If I could tell you one thing that has changed for me lately its that I am more patient than I used to be; an ironic end to a post featuring several tantrum stories. I may be playing myself. But truth be told, I smiled at a miscellaneous group of children on the street the other day. Eating ice cream. They were reveling in their popsicular moments ... with no way of knowing all the things that will unfold in front of them. And not caring. 


17 comments:

Anonymous said...

I am sitting in Dublin (Ireland) on the most beautiful autumn day reading this.
You write so beautifully.
Thank you.

Sarah said...

When I read about your life on your farm, I feel myself consumed with envy. Even with all the tantrums, hard work, long days and sick sheep....it sounds like a wonderful life. I love your perspective on all of it. Maybe I should be an intern....or build my own flower farm, that is why we just moved to the country after all, so I can have my very own flower farm.

So here's to October!! I do wish you'd write more here. :)

sk said...

You are a really fantastic writer. And those Iris are so so beautiful. (Peppermint-striped zinnias pretty amazing too.)

Erin said...

Girl, you can f-ing write! Absolutely beautiful post.

kassi said...

I truly enjoy your posts :)

Diane said...

This sings, Sarah- your writing is every beat as gorgeous as your flowers.

Unknown said...

Love your writing. Thanks for sharing your adventures and life.

Mlle Paradis said...

ok i'm not adding anything here but yes, wow. did the nytimes mention that you write insanely well too? you are an ah-MAZ-ing 35 year old. did your parents tell you that? congrats all around.

Cathy said...

Love this post. We have sheep too, and can totally relate to the apple cider vinegar to chemical drenches slippery slope. Best laid plans at the beginning, sliding down to a chemical cocktail. We've had lambs with ticks, we've had bloat, we've had it all. Besides that, farming life is wonderful and rewarding.

Annie said...

Lovely and thank you. Your honest posts are a joy to read.
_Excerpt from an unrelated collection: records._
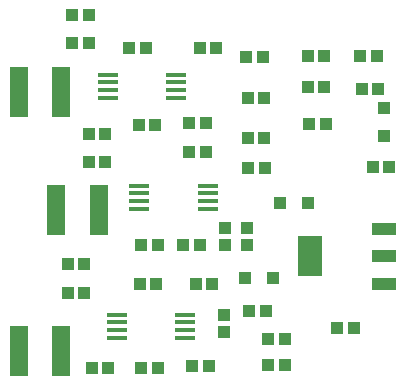
<source format=gtp>
G04 Layer: TopPasteMaskLayer*
G04 EasyEDA v6.3.22, 2020-01-22T11:07:26+01:00*
G04 dbe5752f4b9e44bf826be982e50114fc,6ac03ef627a24f5ab7c901ca926ad83b,10*
G04 Gerber Generator version 0.2*
G04 Scale: 100 percent, Rotated: No, Reflected: No *
G04 Dimensions in millimeters *
G04 leading zeros omitted , absolute positions ,3 integer and 3 decimal *
%FSLAX33Y33*%
%MOMM*%
G90*
G71D02*

%ADD19R,1.803400X0.406400*%
%ADD20R,0.999998X1.099998*%
%ADD21R,1.099998X0.999998*%
%ADD22R,1.501140X4.299991*%
%ADD23R,2.159000X1.092200*%
%ADD24R,2.159000X3.505200*%
%ADD25R,0.999998X0.999998*%

%LPD*%
G54D19*
G01X9093Y31345D03*
G01X9093Y30684D03*
G01X9093Y30049D03*
G01X9093Y29389D03*
G01X14884Y29389D03*
G01X14884Y30049D03*
G01X14884Y30684D03*
G01X14884Y31345D03*
G54D20*
G01X6070Y36359D03*
G01X7469Y36359D03*
G01X30453Y32920D03*
G01X31853Y32920D03*
G01X26008Y30253D03*
G01X27408Y30253D03*
G54D19*
G01X9855Y11025D03*
G01X9855Y10364D03*
G01X9855Y9729D03*
G01X9855Y9069D03*
G01X15646Y9069D03*
G01X15646Y9729D03*
G01X15646Y10364D03*
G01X15646Y11025D03*
G54D20*
G01X5688Y15267D03*
G01X7088Y15267D03*
G01X22679Y6750D03*
G01X24079Y6750D03*
G01X16229Y6631D03*
G01X17629Y6631D03*
G54D19*
G01X11760Y21947D03*
G01X11760Y21286D03*
G01X11760Y20651D03*
G01X11760Y19991D03*
G01X17551Y19991D03*
G01X17551Y20651D03*
G01X17551Y21286D03*
G01X17551Y21947D03*
G54D20*
G01X7466Y26316D03*
G01X8866Y26316D03*
G01X26150Y27130D03*
G01X27549Y27130D03*
G54D21*
G01X18969Y16929D03*
G01X18969Y18329D03*
G54D20*
G01X6070Y34020D03*
G01X7469Y34020D03*
G01X10895Y33555D03*
G01X12295Y33555D03*
G01X30580Y30126D03*
G01X31980Y30126D03*
G01X13107Y27078D03*
G01X11708Y27078D03*
G01X7720Y6504D03*
G01X9120Y6504D03*
G01X22679Y8929D03*
G01X24079Y8929D03*
G01X15975Y24792D03*
G01X17375Y24792D03*
G01X5688Y12854D03*
G01X7088Y12854D03*
G01X7466Y23903D03*
G01X8866Y23903D03*
G01X11784Y13616D03*
G01X13184Y13616D03*
G01X20928Y29364D03*
G01X22328Y29364D03*
G01X11911Y16918D03*
G01X13311Y16918D03*
G54D22*
G01X1524Y7901D03*
G01X5130Y7901D03*
G01X4699Y19839D03*
G01X8305Y19839D03*
G01X1524Y29872D03*
G01X5130Y29872D03*
G54D23*
G01X32426Y13634D03*
G01X32426Y15945D03*
G01X32426Y18231D03*
G54D24*
G01X26228Y15945D03*
G54D20*
G01X29919Y9899D03*
G01X28519Y9899D03*
G01X32919Y23522D03*
G01X31520Y23522D03*
G01X15975Y27205D03*
G01X17375Y27205D03*
G01X11911Y6504D03*
G01X13311Y6504D03*
G01X15469Y16929D03*
G01X16869Y16929D03*
G01X20928Y25935D03*
G01X22328Y25935D03*
G54D21*
G01X18923Y10975D03*
G01X18923Y9575D03*
G54D20*
G01X20819Y32869D03*
G01X22219Y32869D03*
G01X17933Y13616D03*
G01X16534Y13616D03*
G01X21049Y11290D03*
G01X22449Y11290D03*
G01X16864Y33555D03*
G01X18264Y33555D03*
G01X26008Y32920D03*
G01X27408Y32920D03*
G01X20989Y23419D03*
G01X22389Y23419D03*
G54D21*
G01X20889Y18310D03*
G01X20889Y16910D03*
G54D25*
G01X32459Y28499D03*
G01X32459Y26100D03*
G01X23649Y20480D03*
G01X26049Y20480D03*
G01X20709Y14089D03*
G01X23109Y14089D03*
M00*
M02*

</source>
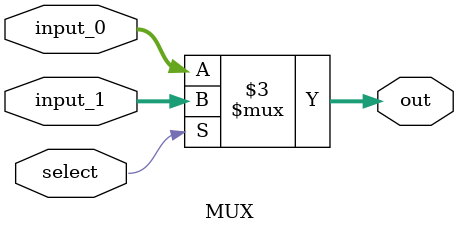
<source format=v>
`timescale 1ns / 1ps

module MUX(
    input [31:0] input_0, input_1,
    input select,
    output reg [31:0] out
);
    
always @ (input_0, input_1, select)
begin
    if (select)
        out = input_1;
    else
        out = input_0;
end
endmodule

</source>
I so love September and the explosion of flowers and vegetables in my urban garden, (which I stuff with more flowers every year). The abundance makes my heart soar but also adds a bit of sadness with the knowledge that this is the end. Your writing captures that beautifully. And your descriptions so clear that my forearms feel burnt.

abpaulson said...

thank you for continuing to do what you do. your hard work is more inspirational than i think you'll ever know.

Unknown said...

God damn, Sarah, you write like a boss.

caitlin said...

beautiful and evocative as always. thank you for sharing.
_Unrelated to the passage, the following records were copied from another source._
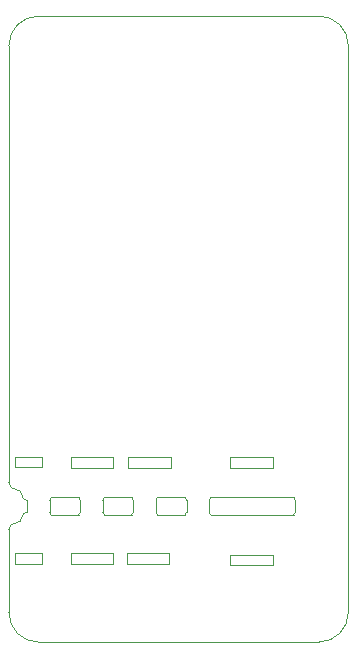
<source format=gbr>
G04 #@! TF.GenerationSoftware,KiCad,Pcbnew,5.1.5+dfsg1-2build2*
G04 #@! TF.CreationDate,2022-01-20T09:43:14-08:00*
G04 #@! TF.ProjectId,pcb_v1,7063625f-7631-42e6-9b69-6361645f7063,rev?*
G04 #@! TF.SameCoordinates,Original*
G04 #@! TF.FileFunction,Profile,NP*
%FSLAX46Y46*%
G04 Gerber Fmt 4.6, Leading zero omitted, Abs format (unit mm)*
G04 Created by KiCad (PCBNEW 5.1.5+dfsg1-2build2) date 2022-01-20 09:43:14*
%MOMM*%
%LPD*%
G04 APERTURE LIST*
%ADD10C,0.050000*%
G04 APERTURE END LIST*
D10*
X161800000Y-117300000D02*
X159500000Y-117300000D01*
X161800000Y-118200000D02*
X161800000Y-117300000D01*
X159500000Y-118200000D02*
X159500000Y-117300000D01*
X159500000Y-118200000D02*
X161800000Y-118200000D01*
X161800000Y-125500000D02*
X159500000Y-125500000D01*
X159500000Y-126400000D02*
X161800000Y-126400000D01*
X161800000Y-126400000D02*
X161800000Y-125500000D01*
X159500000Y-126400000D02*
X159500000Y-125500000D01*
X159650000Y-120101920D02*
G75*
G02X159000000Y-119500000I0J651920D01*
G01*
X159001915Y-123500147D02*
G75*
G02X159650000Y-122900000I648085J-49853D01*
G01*
X159650000Y-120100000D02*
G75*
G02X160100000Y-120550000I0J-450000D01*
G01*
X187750000Y-123800000D02*
X187750000Y-119200000D01*
X183108453Y-120750001D02*
X176091546Y-120750000D01*
X176091547Y-122249999D02*
X183108454Y-122250000D01*
X171591547Y-122249999D02*
X173908454Y-122250000D01*
X171591546Y-120750000D02*
X173908453Y-120750001D01*
X167091547Y-120750001D02*
X169398453Y-120750001D01*
X167091548Y-122250000D02*
X169398453Y-122249999D01*
X167091548Y-122250000D02*
G75*
G03X166950001Y-122000001I-291546J0D01*
G01*
X166950001Y-122000001D02*
X166950001Y-121000001D01*
X167091547Y-120750001D02*
G75*
G02X166950000Y-121000000I-291546J0D01*
G01*
X183108454Y-122250000D02*
G75*
G02X183250001Y-122000001I291546J0D01*
G01*
X183108453Y-120750001D02*
G75*
G03X183250000Y-121000000I291546J0D01*
G01*
X183250000Y-121000000D02*
X183250000Y-122000000D01*
X176091546Y-120750000D02*
G75*
G02X175949999Y-120999999I-291546J0D01*
G01*
X176091547Y-122249999D02*
G75*
G03X175950000Y-122000000I-291546J0D01*
G01*
X175950000Y-122000000D02*
X175950000Y-121000000D01*
X173908454Y-122250000D02*
G75*
G02X174050001Y-122000001I291546J0D01*
G01*
X173908453Y-120750001D02*
G75*
G03X174050000Y-121000000I291546J0D01*
G01*
X174050000Y-121000000D02*
X174050000Y-122000000D01*
X171450000Y-122000000D02*
X171450000Y-121000000D01*
X171591546Y-120750000D02*
G75*
G02X171449999Y-120999999I-291546J0D01*
G01*
X171591547Y-122249999D02*
G75*
G03X171450000Y-122000000I-291546J0D01*
G01*
X169540000Y-121000000D02*
X169540000Y-122000000D01*
X169398453Y-122249999D02*
G75*
G02X169540000Y-122000000I291546J0D01*
G01*
X169398453Y-120750001D02*
G75*
G03X169540000Y-121000000I291546J0D01*
G01*
X162591547Y-122249999D02*
X164908454Y-122250000D01*
X162591546Y-120750000D02*
X164908453Y-120750001D01*
X165050000Y-121000000D02*
X165050000Y-122000000D01*
X164908453Y-120750001D02*
G75*
G03X165050000Y-121000000I291546J0D01*
G01*
X164908454Y-122250000D02*
G75*
G02X165050001Y-122000001I291546J0D01*
G01*
X162591547Y-122249999D02*
G75*
G03X162450000Y-122000000I-291546J0D01*
G01*
X162591546Y-120750000D02*
G75*
G02X162449999Y-120999999I-291546J0D01*
G01*
X162450000Y-122000000D02*
X162450000Y-121000000D01*
X160550000Y-121000000D02*
G75*
G02X160100000Y-120550000I0J450000D01*
G01*
X160550000Y-121000000D02*
X160550000Y-122000000D01*
X160100000Y-122450000D02*
G75*
G02X159650000Y-122900000I-450000J0D01*
G01*
X160100000Y-122450000D02*
G75*
G02X160550000Y-122000000I450000J0D01*
G01*
X187750000Y-119200000D02*
X187750000Y-82500000D01*
X187750000Y-130500000D02*
X187750000Y-123800000D01*
X159000000Y-119500000D02*
X159000000Y-113000000D01*
X159000000Y-130500000D02*
X159000000Y-123500000D01*
X181350000Y-117350000D02*
X177750000Y-117350000D01*
X181350000Y-118250000D02*
X177750000Y-118250000D01*
X181350000Y-117350000D02*
X181350000Y-118250000D01*
X177750000Y-117350000D02*
X177750000Y-118250000D01*
X181350000Y-125600000D02*
X177750000Y-125600000D01*
X181350000Y-126500000D02*
X177750000Y-126500000D01*
X181350000Y-125600000D02*
X181350000Y-126500000D01*
X177750000Y-125600000D02*
X177750000Y-126500000D01*
X172600000Y-125500000D02*
X169000000Y-125500000D01*
X172600000Y-126400000D02*
X169000000Y-126400000D01*
X172600000Y-125500000D02*
X172600000Y-126400000D01*
X169000000Y-125500000D02*
X169000000Y-126400000D01*
X172700000Y-117350000D02*
X169100000Y-117350000D01*
X172700000Y-118250000D02*
X169100000Y-118250000D01*
X172700000Y-117350000D02*
X172700000Y-118250000D01*
X169100000Y-117350000D02*
X169100000Y-118250000D01*
X167850000Y-117350000D02*
X164250000Y-117350000D01*
X167850000Y-118250000D02*
X164250000Y-118250000D01*
X167850000Y-117350000D02*
X167850000Y-118250000D01*
X164250000Y-117350000D02*
X164250000Y-118250000D01*
X164250000Y-125500000D02*
X164250000Y-126400000D01*
X167850000Y-125500000D02*
X164250000Y-125500000D01*
X167850000Y-125500000D02*
X167850000Y-126400000D01*
X167850000Y-126400000D02*
X164250000Y-126400000D01*
X161500000Y-133000000D02*
G75*
G02X159000000Y-130500000I0J2500000D01*
G01*
X187750000Y-130500000D02*
G75*
G02X185250000Y-133000000I-2500000J0D01*
G01*
X185250000Y-80000000D02*
G75*
G02X187750000Y-82500000I0J-2500000D01*
G01*
X159000000Y-82500000D02*
G75*
G02X161500000Y-80000000I2500000J0D01*
G01*
X185250000Y-80000000D02*
X161500000Y-80000000D01*
X161500000Y-133000000D02*
X185250000Y-133000000D01*
X159000000Y-82500000D02*
X159000000Y-113000000D01*
M02*

</source>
Simple Living Los Angeles said...

I don't know if you know of the beautiful fall post flowering pods that appear on Jacaranda trees but my front yard is full of them. I'm going to email it to you, they reminded me of something you would use.

Robyn said...

First of all, you write so well your words are in color. I spent my childhood summers on my grandparents farm. Through your blog and Instagram I have a much more realistic idea of just how forward thinking and being they were. Thanks for all the lovliness!

Anca said...

Beautiful and inspirational post as always. And congratulations on being featured in T Magazine. You really deserve it.

trouble said...

i have to say this everytime i read one or two of your posts: you write so wonderfully and share so much of your fabulous life this way: where is the book deal??